A Bigger Transitional Justice Role Recommended for the AU

A Bigger Transitional Justice Role Recommended for the AU

The International Peace Institute (where, in full disclosure, I am spending part of my sabbatical as a Senior Visiting Advisor) has just released a new report entitled Peace, Justice and Reconciliation in Africa.  The report, which will be of interest to those who follow the ICC and transitional justice issues, is available here

The report makes two recommendations:

1)      The African Union’s Panel of the Wise (a five member consultative body of the AU) should adopt an advocacy role to promote and reinforce guiding principles.  Specifically, the Panel is urged to place transitional justice issues at the center of a new continental legal architecture, which would include promoting ratification of existing legal instruments such as the African Charter on Human and People’s rights and the new African Court on Human and Peoples’ Rights.

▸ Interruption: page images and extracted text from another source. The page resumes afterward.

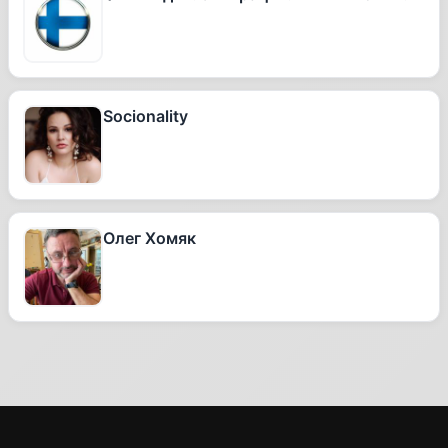
Socionality
Олег Хомяк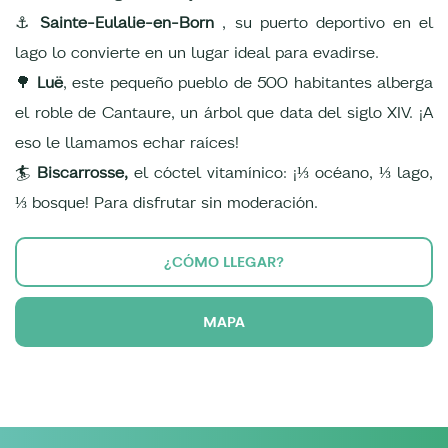
⚓
Sainte-Eulalie-en-Born
, su puerto deportivo en el
lago lo convierte en un lugar ideal para evadirse.
🌳
Luë
, este pequeño pueblo de 500 habitantes alberga
el roble de Cantaure, un árbol que data del siglo XIV. ¡A
eso le llamamos echar raíces!
🏄
Biscarrosse,
el cóctel vitamínico: ¡⅓ océano, ⅓ lago,
⅓ bosque! Para disfrutar sin moderación.
¿CÓMO LLEGAR?
MAPA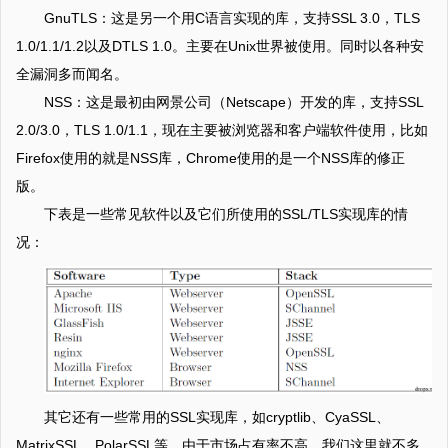
GnuTLS：这是另一个用C语言实现的库，支持SSL 3.0，TLS
1.0/1.1/1.2以及DTLS 1.0。主要在Unix世界被使用。同时以各种安
全漏洞多而闻名。
NSS：这是最初由网景公司（Netscape）开发的库，支持SSL
2.0/3.0，TLS 1.0/1.1，现在主要被浏览器和客户端软件使用，比如
Firefox使用的就是NSS库，Chrome使用的是一个NSS库的修正
版。
下表是一些常见软件以及它们所使用的SSL/TLS实现库的情
况：
其它还有一些常用的SSL实现库，如cryptlib、CyaSSL、
MatrixSSL、PolarSSL等，由于市场占有率不高，我们这里就不多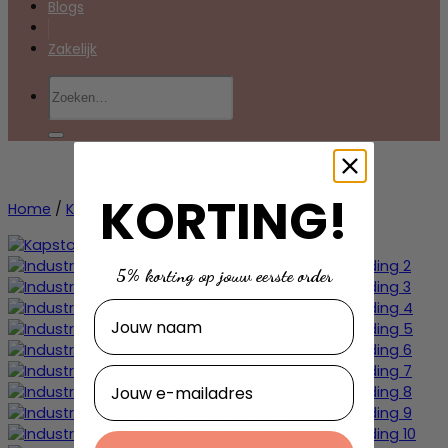
Blogs
Zakelijk
Zoeken
naar:
KORTING!
Home
/
Kapstokken
/
Industriële kapstokken
5% korting op jouw eerste order
Naam
E-mailadres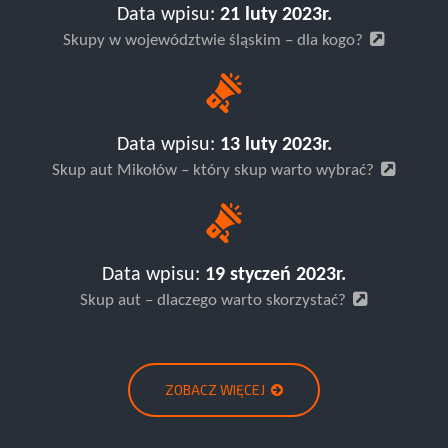
Data wpisu:
21 luty 2023r.
Skupy w województwie śląskim – dla kogo?
Data wpisu:
13 luty 2023r.
Skup aut Mikołów – który skup warto wybrać?
Data wpisu:
19 styczeń 2023r.
Skup aut – dlaczego warto skorzystać?
ZOBACZ WIĘCEJ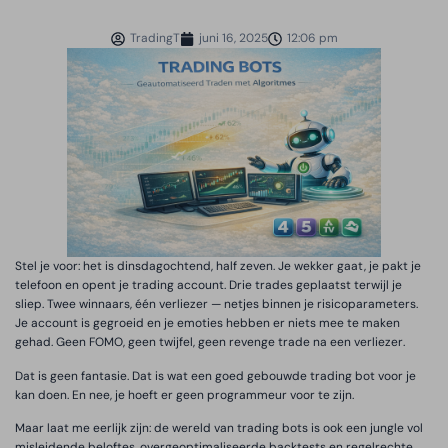
TradingT
juni 16, 2025
12:06 pm
Stel je voor: het is dinsdagochtend, half zeven. Je wekker gaat, je pakt je
telefoon en opent je trading account. Drie trades geplaatst terwijl je
sliep. Twee winnaars, één verliezer — netjes binnen je risicoparameters.
Je account is gegroeid en je emoties hebben er niets mee te maken
gehad. Geen FOMO, geen twijfel, geen revenge trade na een verliezer.
Dat is geen fantasie. Dat is wat een goed gebouwde trading bot voor je
kan doen. En nee, je hoeft er geen programmeur voor te zijn.
Maar laat me eerlijk zijn: de wereld van trading bots is ook een jungle vol
misleidende beloftes, overgeoptimaliseerde backtests en regelrechte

2)      The AU should develop a Transitional Justice Policy Framework and strengthen instruments for justice and reconciliation on the continent.  The text provides general background on the ICC’s role in Africa, but of particular note are the recommendations in the Annex that, if implemented, would alter the landscape of international criminal law in Africa.  For example, the Annex suggests the creation of an AU – ICC liason office and AU hybrid courts with jurisdiction over crimes within the Rome Statue and Geneva Conventions. 

If implemented these recommendations would be a significant step towards a stronger AU.  I’ve blogged here about the AU’s increasing use of sanctions, and have watched with interest the growing (but not always harmonious) relationship between the AU’s Peace and Security Council and the UN Security Council, as illustrated by differences of opinion on how to respond to the crises in Libya and Côte d’Ivoire and over the financing of the AU Mission in Somalia in 2011.  On the international criminal justice front, a low water mark was the AU’s decision to oppose the ICC’s indictment of Bashir.  Better coordination between the AU and other institutions like the Security Council and the ICC would change the landscape considerably.  The International Peace Institute’s report is worth a read.